The club’s discussion page on Facebook exploded in outrage, with grumpy D3 members complaining they didn’t know which bin was Binny anymore.

“People were just going crazy, saying, ‘Oh my gosh—why would they do this?’” recalls Knox, the priest who did the Binny blessing. “It’s something you had a part of at the very beginning, then someone takes it away.”

Too many people were lining up for photos with Binny, blocking the pub’s entrance and causing safety issues, says a Disney spokeswoman.

Moving Binny was a big deal, says Sher, the founder, because of Disney superfans’s obsessive attention to detail, and fandom that can border on fanaticism.

During a Fourth of July promotion in 2018, for instance, Josh D’Amaro, then president of Disneyland Resort, had staff place Independence Day-themed merchandise inside the Main Street Cinema, one of Disneyland’s original attractions. The small movie-projection room with a Victorian marquee loosely follows Walt’s memories of his childhood in Marceline, Mo.

Annual passholders, many who enjoy spending hours sitting on the benches in the park’s Main Street, U.S.A. section, objected. “They couldn’t believe that we had made changes to something that was so sacred to Walt,” D’Amaro told the Journal in 2022.

D’Amaro, now chairman of Disney’s entire theme-park division, regarded the experience as a teaching moment about fans who take Disney traditions seriously. (D’Amaro declined to comment about Binny.)

In early December, meanwhile, the tangled Binny story took another turn when Disney moved the famous bin back in front of the Rose & Crown.

“I know it’s just a trash can,” one club member wrote under an image of Binny again by the pub. “But I have to say, my heart instantly lept [sic] for joy at this photo.”

Club members started buying airline tickets to Orlando to get a picture with Binny in its original locale.

But before all those fans had photos in the can, Binny was moved again, a twist that disappointed Binny followers and has many hoping anew for its return.

Sher, the founder of Disney Day Drinkers, grew up in Washington, D.C. as the child of a divorce, and remembers going to Walt Disney World with his stepsisters and his father.

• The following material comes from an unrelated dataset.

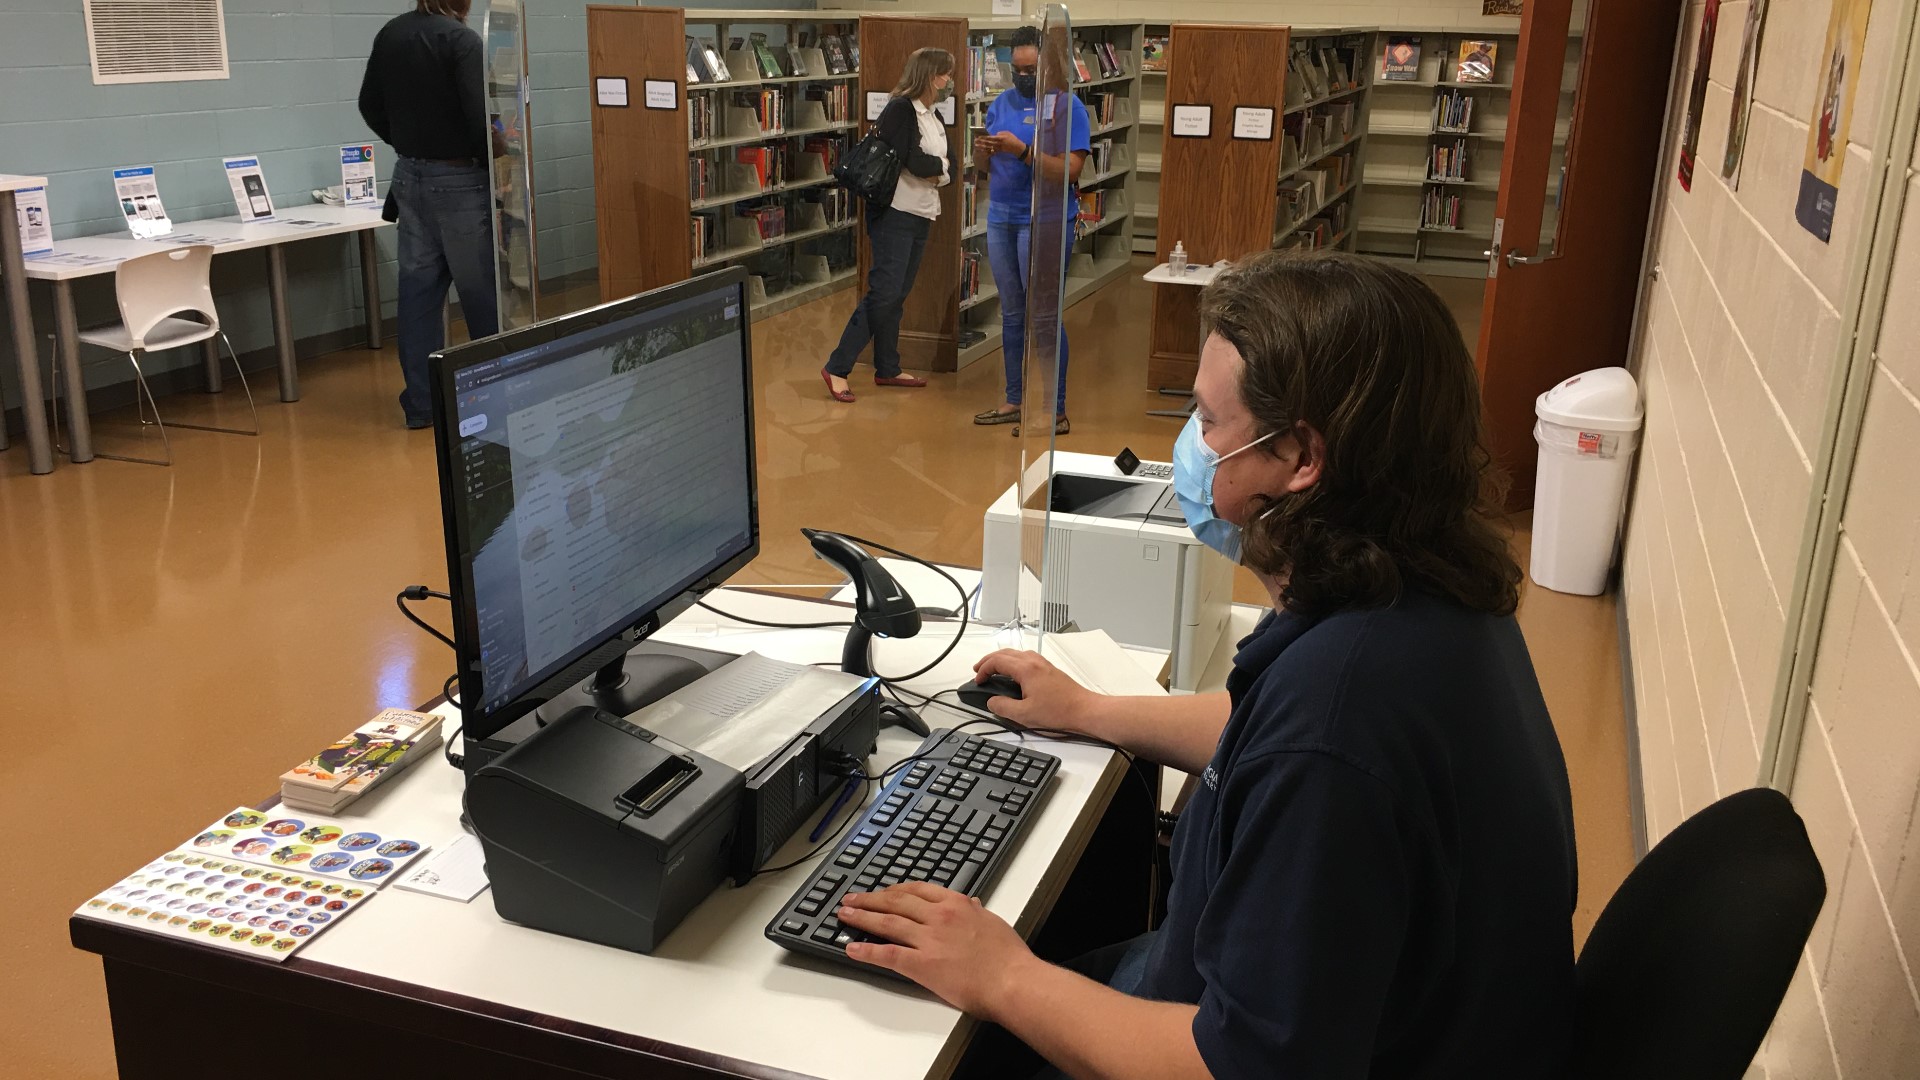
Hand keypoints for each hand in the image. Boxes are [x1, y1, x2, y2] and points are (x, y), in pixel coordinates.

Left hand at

For him and many lifelong Disney fans, the perks in place during their childhood have fused with their favorite memories.

“When I enter the parks, I just feel really good. It brings back all those childhood memories,” he says. “That’s really magical as an adult, especially when you introduce a few cocktails.”

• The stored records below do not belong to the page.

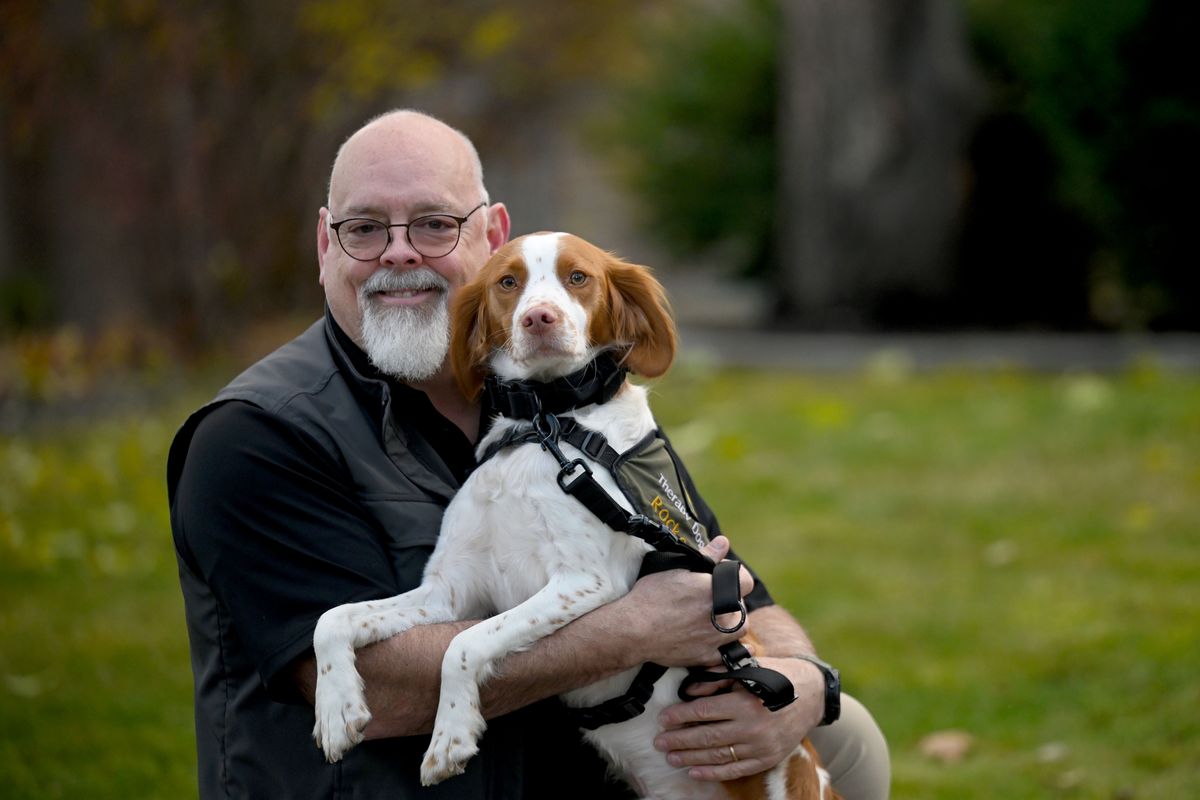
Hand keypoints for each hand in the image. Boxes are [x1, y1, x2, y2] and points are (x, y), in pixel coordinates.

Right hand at [612, 536, 753, 667]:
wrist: (633, 630)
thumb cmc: (651, 596)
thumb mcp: (676, 568)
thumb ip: (706, 556)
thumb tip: (723, 542)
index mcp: (715, 591)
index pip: (745, 581)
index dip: (735, 575)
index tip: (721, 576)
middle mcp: (720, 616)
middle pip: (743, 606)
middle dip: (732, 599)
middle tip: (712, 597)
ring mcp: (715, 638)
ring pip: (740, 629)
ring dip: (733, 621)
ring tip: (716, 617)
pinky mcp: (706, 656)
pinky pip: (728, 653)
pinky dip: (727, 646)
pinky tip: (717, 639)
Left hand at [653, 656, 824, 780]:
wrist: (811, 695)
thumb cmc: (775, 676)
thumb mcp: (747, 668)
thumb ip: (717, 678)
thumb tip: (689, 690)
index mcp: (744, 702)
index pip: (704, 712)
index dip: (680, 716)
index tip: (662, 719)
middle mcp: (751, 727)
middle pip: (707, 736)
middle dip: (679, 740)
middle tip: (659, 742)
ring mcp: (760, 746)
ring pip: (718, 756)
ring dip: (691, 758)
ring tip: (671, 757)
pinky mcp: (767, 758)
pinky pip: (736, 769)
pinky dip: (714, 773)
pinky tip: (695, 771)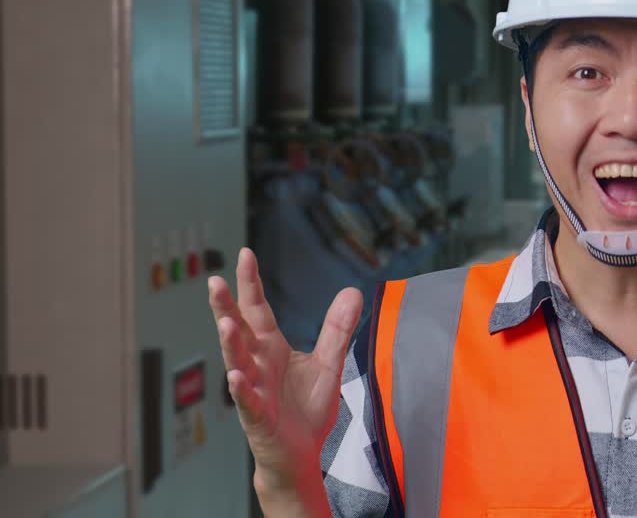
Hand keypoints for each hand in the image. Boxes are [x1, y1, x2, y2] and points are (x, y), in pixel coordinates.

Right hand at [208, 248, 362, 490]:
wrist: (301, 454)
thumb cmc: (306, 408)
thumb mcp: (328, 363)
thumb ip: (337, 328)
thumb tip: (352, 290)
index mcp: (271, 348)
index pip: (258, 309)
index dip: (250, 283)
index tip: (244, 253)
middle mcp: (257, 364)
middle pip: (239, 330)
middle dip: (226, 306)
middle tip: (214, 281)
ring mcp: (253, 390)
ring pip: (238, 362)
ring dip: (230, 343)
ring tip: (225, 321)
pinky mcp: (258, 417)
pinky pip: (247, 401)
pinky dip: (241, 388)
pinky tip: (236, 375)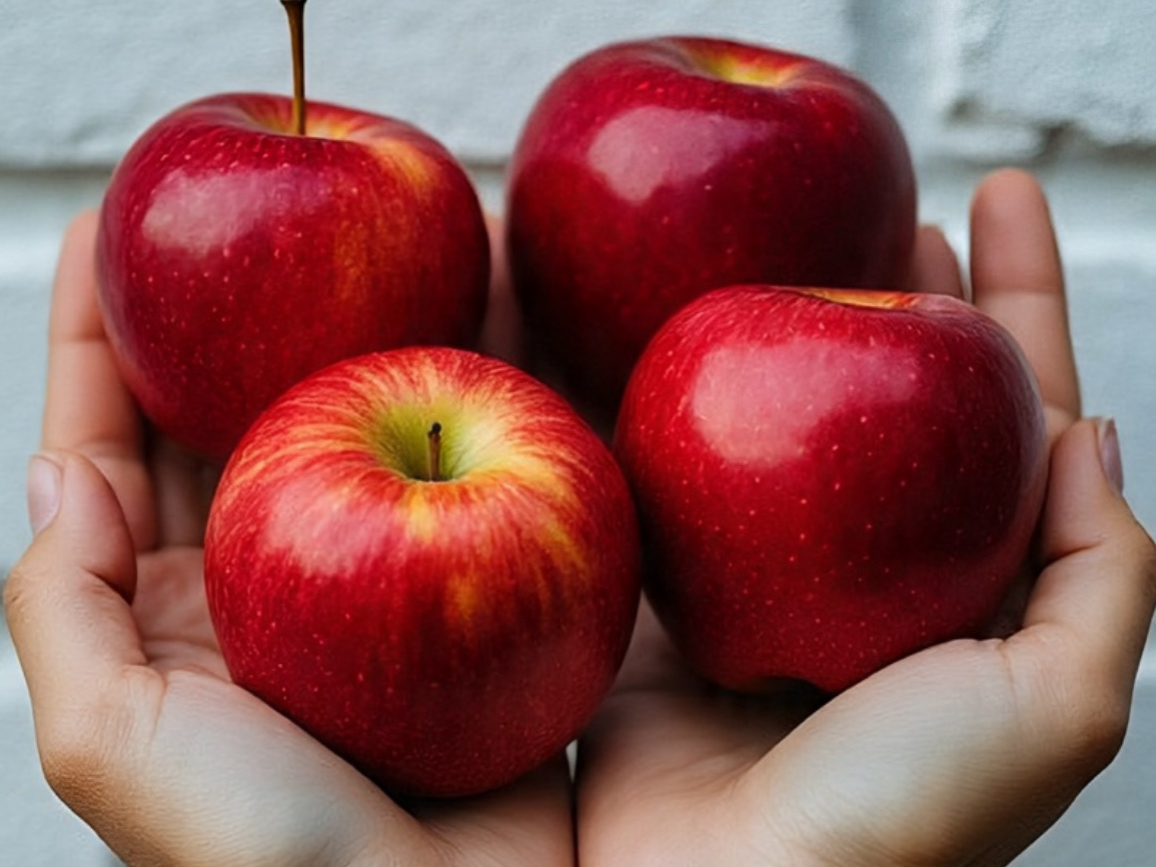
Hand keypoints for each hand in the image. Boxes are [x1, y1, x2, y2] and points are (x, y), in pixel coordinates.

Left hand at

Despite the Binny saga, the Disney Day Drinkers are soldiering on, and embracing other rituals. A popular one is their “challenge coins”—modeled after a military tradition where one serviceman produces a token at the bar, and if a comrade from the same unit or drinking club is unable to produce his own token, he buys a round. The D3 coins are emblazoned with the motto, “You can’t drink all day if you don’t start in the morning.”

Clubs such as the Disney Day Drinkers attract adults who might otherwise skip theme parks.

Dan Roberts, an electrician who lives in Maryland, says he used to visit Walt Disney World because his wife forced him to. This year, however, his brother-in-law, Chris Himmelwright, an airline worker who lives in Florida, told him he had joined Disney Day Drinkers.

Now, Roberts is a D3 member too, and has signed up for an annual park pass. One recent evening, the two men stood outside the Rose & Crown, drinking pints of Old Speckled Hen near Binny’s original home. Their wives and children were off exploring rides. Where, exactly? Who knew? They’d been at the bar since 2 p.m.